A Mountain bar has a mass of 6.7×10−2 kg and a calorie rating of 270 cal.

What speed would this candy bar have if its kinetic energy were equal to its metabolic energy? [Note: The nutritional calorie, 1 Cal , is equivalent to 1000 calories (1000 Cal ) as defined in physics. In addition, the conversion factor between calories and joules is as follows: 1 = 1000 Cal = 1KCal = 4186 J .]

To find the speed of the candy bar, we first need to calculate its kinetic energy and metabolic energy.

The kinetic energy (KE) of an object can be calculated using the formula:

KE = (1/2) * mass * speed^2

The metabolic energy (ME) is given as 270 cal.

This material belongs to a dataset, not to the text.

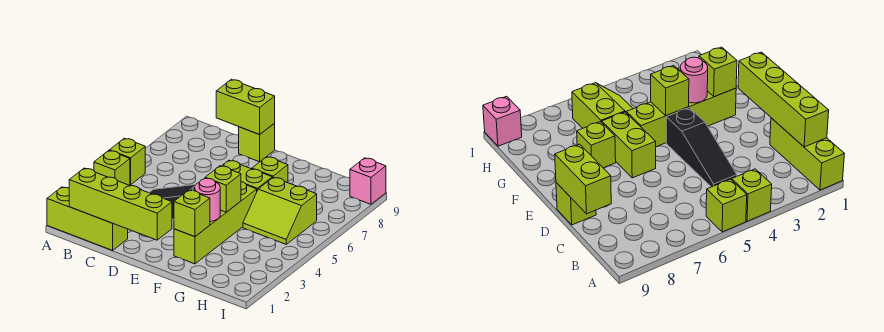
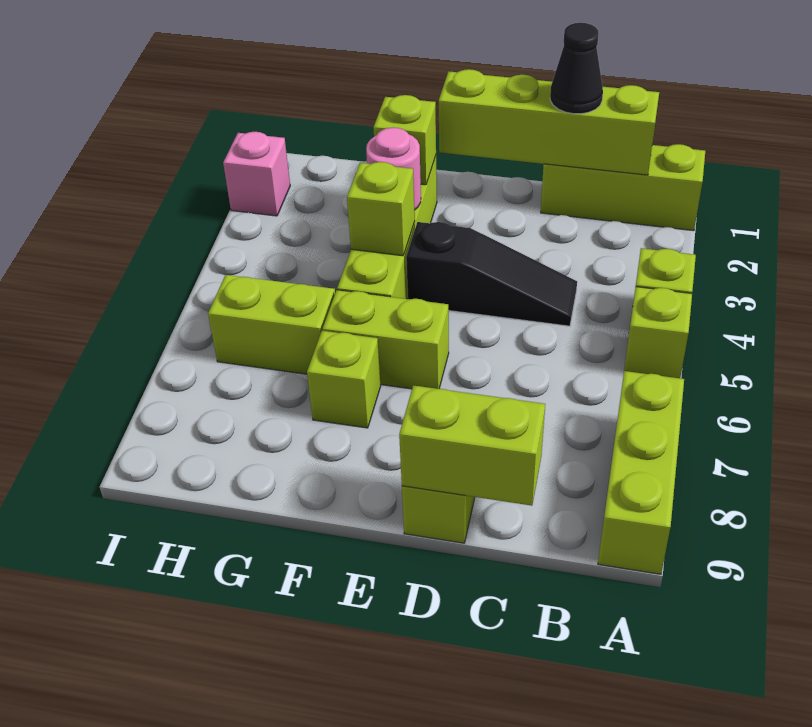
none -> lime 1x3 brick [598,371,684,574]
none -> black 1x1 cone [550,23,603,114]
pink 1x1 brick [350,158,386,204] -> pink 1x1 brick moved to [223,132,290,216]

To convert it to joules, we'll use the conversion factor provided:

1 cal = 4186 J

1 Cal = 1000 cal

Therefore, 270 cal = (270/1) * (4186/1) J = 270 * 4186 J

Now, let's equate the kinetic energy and metabolic energy:

KE = ME

(1/2) * mass * speed^2 = ME

Substituting the given values, we get:

(1/2) * (6.7×10^(-2)) kg * speed^2 = 270 * 4186 J

Simplifying the equation:

(6.7×10^(-2) * speed^2) = (270 * 4186 * 2)

Dividing both sides of the equation by (6.7×10^(-2)), we get:

speed^2 = (270 * 4186 * 2) / (6.7×10^(-2))

Now, we can solve for speed by taking the square root of both sides of the equation:

speed = √[(270 * 4186 * 2) / (6.7×10^(-2))]

Calculating the value:

speed ≈ √[2277480 / (6.7×10^(-2))]

speed ≈ √[2277480 * (10^2 / 6.7)]

speed ≈ √[2277480 * 14.92]

speed ≈ √[33970957.6]

speed ≈ 5828.8 m/s

Therefore, the speed of the candy bar would be approximately 5828.8 meters per second if its kinetic energy were equal to its metabolic energy.